For many students, a Master's degree program is an opportunity to find a faculty mentor or advisor. A faculty member who takes an interest in your success can help and advise you in your future plans. He or she can help guide your research and serve as an advisor when you craft your thesis. The value of good student-faculty relationships in a graduate degree program should not be underestimated.

Of course, there are some protocols you must observe. For example, respecting the privacy of your professors is key to establishing a good relationship. Your professors are likely more than willing to spend time addressing your questions and concerns if you respect their office hours or schedule an appointment in advance.

Your professors have families and responsibilities as well. Frequently calling or emailing your professors after hours is inconsiderate, unless you have been given express permission to do so. If possible, restrict your emails and calls to normal working hours. Try not to call or email with questions or concerns over the weekend, as this is their time to get caught up on home and family responsibilities.

Social networking with your professors should be handled with care. It is possible that your professors do not want to establish online relationships with current students, as they may reserve social networking sites for communicating with friends and family. If you invite a professor to be your Facebook friend, for example, and he or she declines your request, do not be offended. It may simply be his or her personal policy for compartmentalizing work life and personal life.

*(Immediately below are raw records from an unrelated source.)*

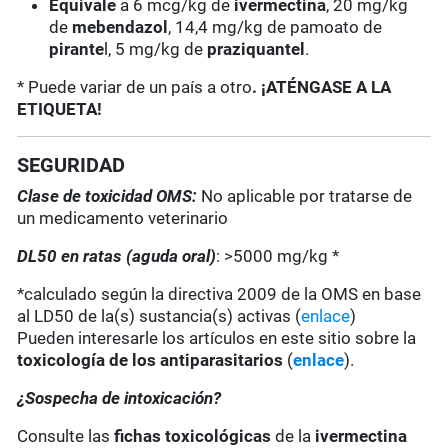
Equivale
a 6 mcg/kg de
ivermectina
, 20 mg/kg
de
mebendazol
, 14,4 mg/kg de pamoato de
pirante
l, 5 mg/kg de
praziquantel
.
* Puede variar de un país a otro
. ¡ATÉNGASE A LA
ETIQUETA!
SEGURIDAD
Clase de toxicidad OMS:
No aplicable por tratarse de
un medicamento veterinario
DL50 en ratas (aguda oral)
: >5000 mg/kg *
*calculado según la directiva 2009 de la OMS en base
al LD50 de la(s) sustancia(s) activas (
enlace
)
Pueden interesarle los artículos en este sitio sobre la
toxicología de los antiparasitarios
(
enlace
).
¿Sospecha de intoxicación?
Consulte las
fichas toxicológicas
de la
ivermectina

If you do interact with your professors socially on sites such as Facebook, be respectful. Even if you have a great relationship with a professor, it is likely that he or she expects to be treated differently from a close friend. Do not post anything that will harm your professor's opinion of you. For example, excessive profanity or inappropriate subject matter in comments, photos, or videos are likely not a good choice for sharing on a social networking page that your professors can view.

Finally, never attempt to flatter your professor or behave obsequiously. Most professors see through such behavior and do not reward attempts to curry favor. Gifts are generally inappropriate, especially gifts of monetary value. If you would like to show appreciation for your professor during a special occasion, a homemade edible item, a card, or a group gift given by your department is a better idea.